São Paulo – Exports from Brazil to Arab countries amounted to US$ 2.214 billion in January and February 2013, up 8% from the same period of last year, according to figures from the Brazilian Ministry of Development, Industry and Foreign Trade. Imports stood at US$ 1.46 billion, up 20%. As a result, Brazil’s surplus in trade with the region was down 10% to US$ 754 million.
There was an increase in shipments of sugar, poultry, iron ore, maize, coffee, steel pipes, paper, ethanol, barley and electric engines. On the other hand, sales declined for beef, wheat, aluminium, soybean oil, tobacco, construction machinery, livestock, petroleum coke and bitumen, eggs and footwear.

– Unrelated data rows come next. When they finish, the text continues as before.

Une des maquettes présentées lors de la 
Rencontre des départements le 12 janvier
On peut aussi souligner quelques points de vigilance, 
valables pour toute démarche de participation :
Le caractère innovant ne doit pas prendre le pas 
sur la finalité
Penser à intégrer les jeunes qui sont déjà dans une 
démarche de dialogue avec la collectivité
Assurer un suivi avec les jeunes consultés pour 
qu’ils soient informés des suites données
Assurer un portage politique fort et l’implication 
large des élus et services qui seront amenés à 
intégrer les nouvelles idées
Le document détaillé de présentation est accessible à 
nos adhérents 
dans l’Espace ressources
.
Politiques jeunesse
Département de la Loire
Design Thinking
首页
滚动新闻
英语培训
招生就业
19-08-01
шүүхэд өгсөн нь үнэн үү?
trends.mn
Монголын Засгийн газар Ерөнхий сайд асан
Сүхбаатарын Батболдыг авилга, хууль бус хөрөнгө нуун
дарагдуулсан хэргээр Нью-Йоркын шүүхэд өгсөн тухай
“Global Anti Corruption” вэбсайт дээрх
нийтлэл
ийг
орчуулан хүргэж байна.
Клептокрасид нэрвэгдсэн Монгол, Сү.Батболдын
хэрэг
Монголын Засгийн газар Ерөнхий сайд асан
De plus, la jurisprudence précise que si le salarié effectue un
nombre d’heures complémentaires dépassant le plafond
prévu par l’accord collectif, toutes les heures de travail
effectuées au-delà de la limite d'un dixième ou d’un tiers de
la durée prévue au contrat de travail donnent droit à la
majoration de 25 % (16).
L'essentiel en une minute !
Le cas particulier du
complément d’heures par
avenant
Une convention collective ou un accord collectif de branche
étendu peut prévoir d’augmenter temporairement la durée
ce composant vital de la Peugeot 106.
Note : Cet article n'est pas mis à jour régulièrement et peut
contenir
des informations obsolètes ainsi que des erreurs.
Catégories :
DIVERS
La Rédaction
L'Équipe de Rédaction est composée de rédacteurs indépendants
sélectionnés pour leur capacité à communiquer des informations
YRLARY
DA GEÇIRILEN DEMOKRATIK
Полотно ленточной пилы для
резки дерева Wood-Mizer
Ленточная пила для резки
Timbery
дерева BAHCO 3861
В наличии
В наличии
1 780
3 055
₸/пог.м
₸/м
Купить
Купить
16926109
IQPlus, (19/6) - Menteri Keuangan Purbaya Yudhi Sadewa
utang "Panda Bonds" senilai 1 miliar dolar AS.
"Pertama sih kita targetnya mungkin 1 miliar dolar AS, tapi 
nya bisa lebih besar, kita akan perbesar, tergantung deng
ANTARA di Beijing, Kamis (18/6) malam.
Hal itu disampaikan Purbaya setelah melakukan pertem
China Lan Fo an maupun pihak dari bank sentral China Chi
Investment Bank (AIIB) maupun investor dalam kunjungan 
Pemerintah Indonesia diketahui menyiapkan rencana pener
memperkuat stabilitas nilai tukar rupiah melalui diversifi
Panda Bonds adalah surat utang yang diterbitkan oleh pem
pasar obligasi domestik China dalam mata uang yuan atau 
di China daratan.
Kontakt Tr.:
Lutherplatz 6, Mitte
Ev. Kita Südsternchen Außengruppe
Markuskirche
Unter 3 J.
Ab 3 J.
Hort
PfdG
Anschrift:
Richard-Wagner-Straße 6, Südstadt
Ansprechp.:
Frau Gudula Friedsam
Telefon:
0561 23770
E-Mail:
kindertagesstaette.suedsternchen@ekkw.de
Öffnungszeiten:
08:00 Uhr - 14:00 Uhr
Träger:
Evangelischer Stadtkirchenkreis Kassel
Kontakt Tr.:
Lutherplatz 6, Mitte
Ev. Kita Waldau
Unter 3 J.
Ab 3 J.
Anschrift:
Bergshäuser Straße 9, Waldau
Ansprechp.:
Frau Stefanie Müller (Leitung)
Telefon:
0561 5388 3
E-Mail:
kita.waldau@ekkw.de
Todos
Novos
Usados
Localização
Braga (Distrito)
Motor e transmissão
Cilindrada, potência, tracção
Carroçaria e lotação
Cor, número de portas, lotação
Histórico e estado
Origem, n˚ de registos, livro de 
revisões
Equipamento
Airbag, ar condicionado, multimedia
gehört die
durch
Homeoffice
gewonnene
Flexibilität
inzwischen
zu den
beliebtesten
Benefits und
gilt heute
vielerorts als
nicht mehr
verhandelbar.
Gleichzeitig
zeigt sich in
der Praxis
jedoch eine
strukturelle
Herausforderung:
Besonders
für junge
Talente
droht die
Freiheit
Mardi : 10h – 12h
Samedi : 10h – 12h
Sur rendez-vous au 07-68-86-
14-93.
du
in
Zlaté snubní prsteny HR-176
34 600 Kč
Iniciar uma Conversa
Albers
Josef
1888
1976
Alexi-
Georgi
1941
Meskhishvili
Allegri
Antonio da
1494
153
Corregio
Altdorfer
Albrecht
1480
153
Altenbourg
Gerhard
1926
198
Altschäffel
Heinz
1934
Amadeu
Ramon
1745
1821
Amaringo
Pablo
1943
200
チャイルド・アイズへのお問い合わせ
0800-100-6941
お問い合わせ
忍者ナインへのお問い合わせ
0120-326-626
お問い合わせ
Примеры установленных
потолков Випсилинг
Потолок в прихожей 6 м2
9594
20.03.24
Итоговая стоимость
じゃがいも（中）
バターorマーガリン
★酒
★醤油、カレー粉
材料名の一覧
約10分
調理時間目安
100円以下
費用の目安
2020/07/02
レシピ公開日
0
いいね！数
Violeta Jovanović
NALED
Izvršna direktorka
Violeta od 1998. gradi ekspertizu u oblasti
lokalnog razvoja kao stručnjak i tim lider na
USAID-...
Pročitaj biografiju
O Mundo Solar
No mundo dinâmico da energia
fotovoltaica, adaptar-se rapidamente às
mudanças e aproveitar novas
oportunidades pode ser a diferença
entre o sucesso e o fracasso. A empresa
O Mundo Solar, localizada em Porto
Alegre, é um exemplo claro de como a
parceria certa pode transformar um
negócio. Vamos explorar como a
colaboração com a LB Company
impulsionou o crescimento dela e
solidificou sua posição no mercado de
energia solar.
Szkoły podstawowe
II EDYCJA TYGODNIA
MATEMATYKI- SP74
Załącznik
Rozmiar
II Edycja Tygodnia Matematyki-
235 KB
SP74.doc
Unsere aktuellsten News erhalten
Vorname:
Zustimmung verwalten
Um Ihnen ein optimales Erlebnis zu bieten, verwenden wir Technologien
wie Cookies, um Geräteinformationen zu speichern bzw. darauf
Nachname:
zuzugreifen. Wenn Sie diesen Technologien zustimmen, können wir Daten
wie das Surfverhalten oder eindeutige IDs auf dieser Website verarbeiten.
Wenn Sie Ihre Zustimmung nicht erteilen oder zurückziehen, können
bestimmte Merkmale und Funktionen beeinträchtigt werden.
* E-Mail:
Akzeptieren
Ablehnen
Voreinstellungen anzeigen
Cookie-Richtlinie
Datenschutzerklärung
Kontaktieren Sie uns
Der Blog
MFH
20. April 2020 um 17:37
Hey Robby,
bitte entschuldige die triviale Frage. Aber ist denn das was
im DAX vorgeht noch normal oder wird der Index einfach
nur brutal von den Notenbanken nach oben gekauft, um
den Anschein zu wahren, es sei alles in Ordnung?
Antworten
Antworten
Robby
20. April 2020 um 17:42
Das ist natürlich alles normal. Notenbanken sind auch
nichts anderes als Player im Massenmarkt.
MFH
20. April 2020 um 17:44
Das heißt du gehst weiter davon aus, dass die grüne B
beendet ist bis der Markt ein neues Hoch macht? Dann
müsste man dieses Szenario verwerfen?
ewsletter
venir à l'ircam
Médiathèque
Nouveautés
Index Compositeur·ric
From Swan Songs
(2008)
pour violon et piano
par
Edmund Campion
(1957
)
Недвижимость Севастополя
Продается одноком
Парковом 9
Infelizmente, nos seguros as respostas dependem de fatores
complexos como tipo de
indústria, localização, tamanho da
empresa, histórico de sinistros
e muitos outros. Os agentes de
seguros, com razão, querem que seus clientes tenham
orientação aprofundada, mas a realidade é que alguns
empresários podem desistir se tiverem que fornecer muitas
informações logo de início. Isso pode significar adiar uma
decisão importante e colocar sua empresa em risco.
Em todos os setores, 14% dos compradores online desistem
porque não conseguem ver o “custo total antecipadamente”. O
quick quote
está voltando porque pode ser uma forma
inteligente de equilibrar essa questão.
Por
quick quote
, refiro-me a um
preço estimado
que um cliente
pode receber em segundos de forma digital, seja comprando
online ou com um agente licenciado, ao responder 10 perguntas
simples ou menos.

Among the major markets, exports increased to Saudi Arabia, United Arab Emirates, Oman, Libya and Tunisia. Exports declined to Egypt, Algeria, Bahrain, Iraq and Yemen.
On the other hand, Brazil’s imports of crude oil, fertilizers, diesel oil, liquefied natural gas, plastics, fisheries, glass items, clothing items, special fabrics and lead. Imports dropped for naphtha, aviation kerosene, urea, sulphur, aluminium, rubber, chemicals, impregnated fabric, and vegetables.
Among the leading supplier countries, Brazil’s imports from Saudi Arabia, Qatar, the Emirates, Libya and Oman increased. Imports from Algeria, Kuwait, Morocco, Egypt and Tunisia declined.